Think what you will of Mark and his chosen profession—and I think plenty about it—his case (terrible as it seemingly was) was initially a great benefit for TCPA defendants.  The first opinion ever defining who the “called party” is for purposes of the TCPA’s express consent defense was one of Mark’s. The first Court to look at the issue determined that the “called party” meant the intended recipient of the call—hence the caller needed Mark’s roommate’s consent and not his and Mark lacked standing—according to the court at the time—to pursue the case since he was not the “called party.” This was great stuff.
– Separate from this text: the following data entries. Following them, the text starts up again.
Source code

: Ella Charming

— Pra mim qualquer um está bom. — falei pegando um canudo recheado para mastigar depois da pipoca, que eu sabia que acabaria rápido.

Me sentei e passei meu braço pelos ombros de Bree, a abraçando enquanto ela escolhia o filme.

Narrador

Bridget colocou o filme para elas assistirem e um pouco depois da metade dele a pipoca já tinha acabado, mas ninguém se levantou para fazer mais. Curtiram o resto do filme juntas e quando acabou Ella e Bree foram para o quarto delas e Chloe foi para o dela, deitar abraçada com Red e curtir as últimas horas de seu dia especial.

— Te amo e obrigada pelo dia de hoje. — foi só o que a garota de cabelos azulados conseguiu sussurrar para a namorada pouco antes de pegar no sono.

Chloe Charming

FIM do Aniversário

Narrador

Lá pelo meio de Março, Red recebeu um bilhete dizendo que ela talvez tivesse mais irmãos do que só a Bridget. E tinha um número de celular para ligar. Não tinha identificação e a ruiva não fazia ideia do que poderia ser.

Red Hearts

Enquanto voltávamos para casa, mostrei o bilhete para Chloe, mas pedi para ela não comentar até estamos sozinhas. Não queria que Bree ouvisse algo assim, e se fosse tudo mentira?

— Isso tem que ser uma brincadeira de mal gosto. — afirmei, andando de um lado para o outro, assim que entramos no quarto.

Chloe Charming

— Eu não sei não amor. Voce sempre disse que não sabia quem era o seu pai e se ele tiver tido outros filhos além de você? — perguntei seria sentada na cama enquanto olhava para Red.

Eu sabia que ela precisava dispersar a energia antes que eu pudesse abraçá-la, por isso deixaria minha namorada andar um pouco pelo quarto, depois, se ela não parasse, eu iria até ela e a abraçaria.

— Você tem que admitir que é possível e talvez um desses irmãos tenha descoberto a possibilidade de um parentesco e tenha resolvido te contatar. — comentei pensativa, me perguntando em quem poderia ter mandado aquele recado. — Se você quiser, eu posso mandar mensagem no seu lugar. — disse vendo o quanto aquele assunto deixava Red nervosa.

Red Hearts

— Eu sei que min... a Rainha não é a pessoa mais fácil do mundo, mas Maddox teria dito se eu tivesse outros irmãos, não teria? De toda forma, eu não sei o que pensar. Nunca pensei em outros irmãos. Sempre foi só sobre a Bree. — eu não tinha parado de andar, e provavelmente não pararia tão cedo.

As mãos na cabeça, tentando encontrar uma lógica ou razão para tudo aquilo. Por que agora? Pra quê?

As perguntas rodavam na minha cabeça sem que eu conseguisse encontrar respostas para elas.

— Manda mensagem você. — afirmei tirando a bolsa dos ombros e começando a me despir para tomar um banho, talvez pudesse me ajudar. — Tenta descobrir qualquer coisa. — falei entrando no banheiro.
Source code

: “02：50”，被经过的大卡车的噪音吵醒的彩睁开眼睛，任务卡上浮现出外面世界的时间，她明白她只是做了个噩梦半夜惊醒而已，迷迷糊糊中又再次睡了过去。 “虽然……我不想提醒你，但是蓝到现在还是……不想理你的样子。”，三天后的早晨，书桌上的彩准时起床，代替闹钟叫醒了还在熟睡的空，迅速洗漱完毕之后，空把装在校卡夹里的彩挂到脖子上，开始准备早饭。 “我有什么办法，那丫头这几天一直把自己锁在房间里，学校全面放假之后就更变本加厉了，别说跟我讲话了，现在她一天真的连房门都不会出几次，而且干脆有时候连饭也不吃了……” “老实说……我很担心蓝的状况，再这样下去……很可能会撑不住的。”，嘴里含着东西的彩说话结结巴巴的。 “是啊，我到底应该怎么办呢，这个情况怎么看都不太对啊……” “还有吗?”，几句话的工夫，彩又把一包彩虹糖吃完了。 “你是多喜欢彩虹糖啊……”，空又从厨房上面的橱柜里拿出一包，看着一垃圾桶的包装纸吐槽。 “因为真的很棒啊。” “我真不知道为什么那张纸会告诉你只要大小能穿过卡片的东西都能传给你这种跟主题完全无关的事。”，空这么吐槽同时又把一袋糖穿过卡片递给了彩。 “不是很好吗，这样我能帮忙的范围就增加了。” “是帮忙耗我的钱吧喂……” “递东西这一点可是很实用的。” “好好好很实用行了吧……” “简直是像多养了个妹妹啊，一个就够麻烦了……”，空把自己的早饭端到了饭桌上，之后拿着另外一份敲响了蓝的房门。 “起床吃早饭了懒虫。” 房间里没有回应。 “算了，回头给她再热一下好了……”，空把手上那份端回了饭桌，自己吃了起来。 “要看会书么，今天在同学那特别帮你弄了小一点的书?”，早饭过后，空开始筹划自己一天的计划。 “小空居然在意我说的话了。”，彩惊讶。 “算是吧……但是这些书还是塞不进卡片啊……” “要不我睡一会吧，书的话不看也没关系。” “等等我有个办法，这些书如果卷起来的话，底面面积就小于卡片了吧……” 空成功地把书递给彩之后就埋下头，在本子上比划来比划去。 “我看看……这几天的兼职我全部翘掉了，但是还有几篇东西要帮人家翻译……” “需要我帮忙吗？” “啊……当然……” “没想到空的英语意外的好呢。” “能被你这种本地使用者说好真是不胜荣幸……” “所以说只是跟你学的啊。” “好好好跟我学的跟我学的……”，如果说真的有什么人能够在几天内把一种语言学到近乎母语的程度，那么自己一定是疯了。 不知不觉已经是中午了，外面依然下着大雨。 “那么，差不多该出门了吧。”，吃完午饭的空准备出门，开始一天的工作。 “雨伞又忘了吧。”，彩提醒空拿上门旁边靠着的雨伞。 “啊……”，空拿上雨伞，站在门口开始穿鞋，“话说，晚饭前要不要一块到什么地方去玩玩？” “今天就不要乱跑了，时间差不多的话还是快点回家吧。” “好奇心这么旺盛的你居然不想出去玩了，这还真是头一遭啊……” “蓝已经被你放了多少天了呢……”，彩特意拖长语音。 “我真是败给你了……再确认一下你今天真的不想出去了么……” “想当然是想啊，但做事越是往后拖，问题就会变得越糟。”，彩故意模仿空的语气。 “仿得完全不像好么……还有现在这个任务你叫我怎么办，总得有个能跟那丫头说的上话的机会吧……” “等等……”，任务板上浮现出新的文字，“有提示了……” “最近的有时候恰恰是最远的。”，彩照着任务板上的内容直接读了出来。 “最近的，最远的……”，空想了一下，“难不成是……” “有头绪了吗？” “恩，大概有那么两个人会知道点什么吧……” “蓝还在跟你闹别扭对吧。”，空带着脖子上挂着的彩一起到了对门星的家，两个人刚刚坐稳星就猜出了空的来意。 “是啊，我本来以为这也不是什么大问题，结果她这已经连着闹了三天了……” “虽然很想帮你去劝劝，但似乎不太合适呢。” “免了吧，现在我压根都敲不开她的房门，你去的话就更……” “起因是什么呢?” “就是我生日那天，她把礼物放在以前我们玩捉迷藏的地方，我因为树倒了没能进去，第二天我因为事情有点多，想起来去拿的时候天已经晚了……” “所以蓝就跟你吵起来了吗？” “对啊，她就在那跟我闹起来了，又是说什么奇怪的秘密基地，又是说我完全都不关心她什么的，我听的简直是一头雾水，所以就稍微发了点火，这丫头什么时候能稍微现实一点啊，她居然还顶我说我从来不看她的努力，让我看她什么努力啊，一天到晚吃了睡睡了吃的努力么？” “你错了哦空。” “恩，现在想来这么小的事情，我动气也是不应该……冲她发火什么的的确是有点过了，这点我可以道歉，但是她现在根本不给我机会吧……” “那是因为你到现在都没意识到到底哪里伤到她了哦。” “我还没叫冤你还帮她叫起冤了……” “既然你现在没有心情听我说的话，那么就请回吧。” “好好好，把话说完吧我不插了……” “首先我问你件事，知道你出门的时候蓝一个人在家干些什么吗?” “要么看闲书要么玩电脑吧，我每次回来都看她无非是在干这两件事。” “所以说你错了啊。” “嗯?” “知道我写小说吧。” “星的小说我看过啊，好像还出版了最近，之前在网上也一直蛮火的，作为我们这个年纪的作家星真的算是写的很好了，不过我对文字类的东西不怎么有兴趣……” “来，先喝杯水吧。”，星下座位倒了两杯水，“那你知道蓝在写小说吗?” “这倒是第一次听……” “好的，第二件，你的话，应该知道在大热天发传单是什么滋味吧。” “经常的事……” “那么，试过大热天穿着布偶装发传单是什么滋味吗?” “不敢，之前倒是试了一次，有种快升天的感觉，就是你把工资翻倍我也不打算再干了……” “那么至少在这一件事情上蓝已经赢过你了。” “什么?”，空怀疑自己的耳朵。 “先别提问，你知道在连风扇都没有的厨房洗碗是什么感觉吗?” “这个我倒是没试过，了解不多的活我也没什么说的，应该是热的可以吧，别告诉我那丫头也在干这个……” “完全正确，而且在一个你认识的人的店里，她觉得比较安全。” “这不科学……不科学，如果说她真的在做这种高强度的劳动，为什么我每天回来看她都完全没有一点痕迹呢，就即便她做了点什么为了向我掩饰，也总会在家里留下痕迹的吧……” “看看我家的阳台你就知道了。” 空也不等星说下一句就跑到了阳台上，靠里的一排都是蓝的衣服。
Three circuit court of appeal decisions and an FCC ruling later the “called party” definition has evolved a bit, but it turns out Mark can still produce some great rulings for the defense bar. In Leyse v. Bank of Am., Civil Action No. 11-7128 (SDW) (SCM), 2020 U.S. Dist. LEXIS 44234 (D. N.J. March 13, 2020) the Court granted long long overdue summary judgment to the defense finding that Mark lacked Article III standing to pursue his claim. As the Court sees it, Mark could not have suffered any harm from the call because he Here, notably, Plaintiff does not assert, nor has he “welcomed such calls in his role as a paid investigator aiding his counsel in the preparation of TCPA lawsuits.” (Remind anyone of my big win in Stoops?) The court determines that since Mark wanted the calls he could not have been harmed. No standing—judgment for the Defense.

But the good news doesn’t stop there. After determining that Mark also lacks statutory standing because he was not within the “zone of interest” protected by the TCPA—that’s a big help keeping out of state court litigation—the Court also determines that a then-existing EBR defense also aided Bank of America. The analysis here is interesting. Mark argued that the Bank’s established business relationship with him didn’t matter because the call was intended for his roommate. But—in a true “hoisted upon his own petard” moment—the Court pointed to the appellate court ruling in Mark’s own case to the effect that the “called party” for consent purposes is the actual recipient and not the intended recipient of the call. Since Plaintiff answered the phone and the Bank had an EBR with him, it had the consent of the “called party.”

Oh that’s just delicious. Right?

Oh and please don’t get confused by the application of the EBR defense here. That defense NO LONGER EXISTS under the TCPA. It applied here only because this phone call is truly ancient folks. The last was changed a number of times since.